Objetivo do exercício: Segundo o texto sobre a proposta dos mediadores internacionais para Moçambique, em que data foram assinados os Acordos de Lusaka?

Secção de texto:
┏━━

PROPOSTA DOS MEDIADORES/FACILITADORES INTERNACIONAIS COM VISTA AO ACORDO SOBRE A GOVERNAÇÃO DAS PROVÍNCIAS E A TRÉGUA
Raúl Mourinho Kuyeri, 04 de Novembro de 2016

Eis abaixo o texto da Proposta dos Mediadores e/ou Facilitadores Internacionais com vista ao Acordo sobre a Governação das Províncias e o alcance de tréguas militares.

Note-se que, no essencial, esta proposta vai ao encontro da minha reflexão de 04 de Março de 2015 sobre o artigo de análise do Prof. Dr. André Thomashausen, publicado no dia 24 de Fevereiro de 2015 pela África Monitor Intelligence, em torno da então aparente "crise política" decorrente dos resultados das eleições gerais de 15 de Outubro de 2015 em Moçambique.

Naquela reflexão eu observava o facto de, na óptica daquele Doutor Professor, Constitucionalista, as eleições gerais de 15 Outubro de 2015 teriam aprofundado a expressão territorial da divisão política de Moçambique ao atribuírem uma vantagem incontestável ao partido da oposição RENAMO em seis províncias, nomeadamente: Sofala, Manica, Tete, Zambézia, Nampula e Niassa.

Subsequentemente, fiz notar que as Províncias de Niassa e Tete, a par da de Cabo Delgado, as três constituíram o principal berço das operações da guerrilha da FRELIMO (refiro-me a Frente de Libertação de Moçambique e não ao Partido Frelimo) contra o regime colonial português durante a Luta Armada de Libertação Nacional. Por isso, constituem o berço da Revolução Popular, devendo historicamente serem consideradas baluartes políticos do Partido Frelimo e não se justificar a vitória da oposição, como aconteceu em Cabo Delgado. Mas também se pode supor que a Frelimo ganhou em Cabo Delgado pelo simples facto de o seu candidato presidencial ser oriundo daquela Província.

Porém, as clivagens políticas, que na óptica de André Thomashausen estavam a tomar expressão territorial, remontam desde os primórdios da fundação da FRELIMO. Elas prevaleceram e foram tomando feições diversificadas ao longo de toda a histórica gesta revolucionária e mesmo depois da Independência Nacional a 25 de Junho de 1975.

As clivagens internas na família moçambicana manifestaram-se sob variadas formas de expressão, incluindo a guerra dos 16 anos, bastando até ver isso reflectido na composição do Governo de Transição em 1974, logo após a assinatura dos Acordos de Lusaka, a 07 de Setembro de 1974, e pelo facto de quanto intelectuais existiam aquando da criação da FRELIMO, suas origens, e quantos sobreviveram até aos Acordos de Lusaka: Todos eles, a excepção de Eduardo Mondlane, o único da Região Sul do País, foram declarados reaccionários e mortos.

Notava ainda naquele texto que tais clivagens políticas foram sendo resolvidas com medidas políticas drásticas, incluindo a morte por assassinatos, combinadas com outras medidas paliativas que visavam ultrapassar crises de momentos durante a Luta Armada de Libertação Nacional e nos tempos subsequentes.

Foi tendo em consideração a tais contextos históricos que conclui que mesmo o Acordo Geral de Paz (AGP), assinado em Roma a 4 de Outubro de 2002, e o Acordo de Cessação de Hostilidades, assinado em Setembro de 2014, cuja implementação encara impasses após impasses, não passavam igualmente de soluções paliativas.

┗━━

Linhas:
┏━━

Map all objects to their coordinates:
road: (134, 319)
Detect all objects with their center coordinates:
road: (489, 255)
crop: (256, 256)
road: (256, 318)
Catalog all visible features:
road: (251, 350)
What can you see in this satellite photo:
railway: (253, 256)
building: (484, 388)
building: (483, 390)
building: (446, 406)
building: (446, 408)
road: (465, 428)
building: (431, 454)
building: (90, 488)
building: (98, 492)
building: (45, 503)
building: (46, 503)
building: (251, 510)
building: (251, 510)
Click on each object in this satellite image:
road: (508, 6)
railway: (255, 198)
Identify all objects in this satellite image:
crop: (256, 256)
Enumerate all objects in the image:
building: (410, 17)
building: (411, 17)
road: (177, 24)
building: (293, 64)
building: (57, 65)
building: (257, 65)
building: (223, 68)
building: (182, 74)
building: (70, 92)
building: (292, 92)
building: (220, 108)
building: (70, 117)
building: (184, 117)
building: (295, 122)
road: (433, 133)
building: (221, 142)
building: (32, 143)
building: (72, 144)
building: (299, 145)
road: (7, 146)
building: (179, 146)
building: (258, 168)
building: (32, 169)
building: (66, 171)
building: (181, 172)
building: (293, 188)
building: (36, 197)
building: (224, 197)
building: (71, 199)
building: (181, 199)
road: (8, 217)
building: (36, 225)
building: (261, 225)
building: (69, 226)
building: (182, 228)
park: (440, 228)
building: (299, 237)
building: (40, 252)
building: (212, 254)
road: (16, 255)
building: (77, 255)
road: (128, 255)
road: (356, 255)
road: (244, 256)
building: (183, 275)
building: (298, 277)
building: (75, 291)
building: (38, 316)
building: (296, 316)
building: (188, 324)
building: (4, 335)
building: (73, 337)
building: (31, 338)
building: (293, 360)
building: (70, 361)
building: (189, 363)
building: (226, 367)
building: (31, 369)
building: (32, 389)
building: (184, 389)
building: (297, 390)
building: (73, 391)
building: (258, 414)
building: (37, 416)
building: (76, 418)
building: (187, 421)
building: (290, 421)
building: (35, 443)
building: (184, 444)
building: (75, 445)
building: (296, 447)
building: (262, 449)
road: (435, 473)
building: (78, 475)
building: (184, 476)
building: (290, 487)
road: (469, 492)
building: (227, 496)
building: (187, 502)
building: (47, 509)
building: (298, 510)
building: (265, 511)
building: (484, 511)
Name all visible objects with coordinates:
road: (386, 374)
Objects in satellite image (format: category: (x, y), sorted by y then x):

┗━━

Resolução do exercício: A 07 de Setembro de 1974.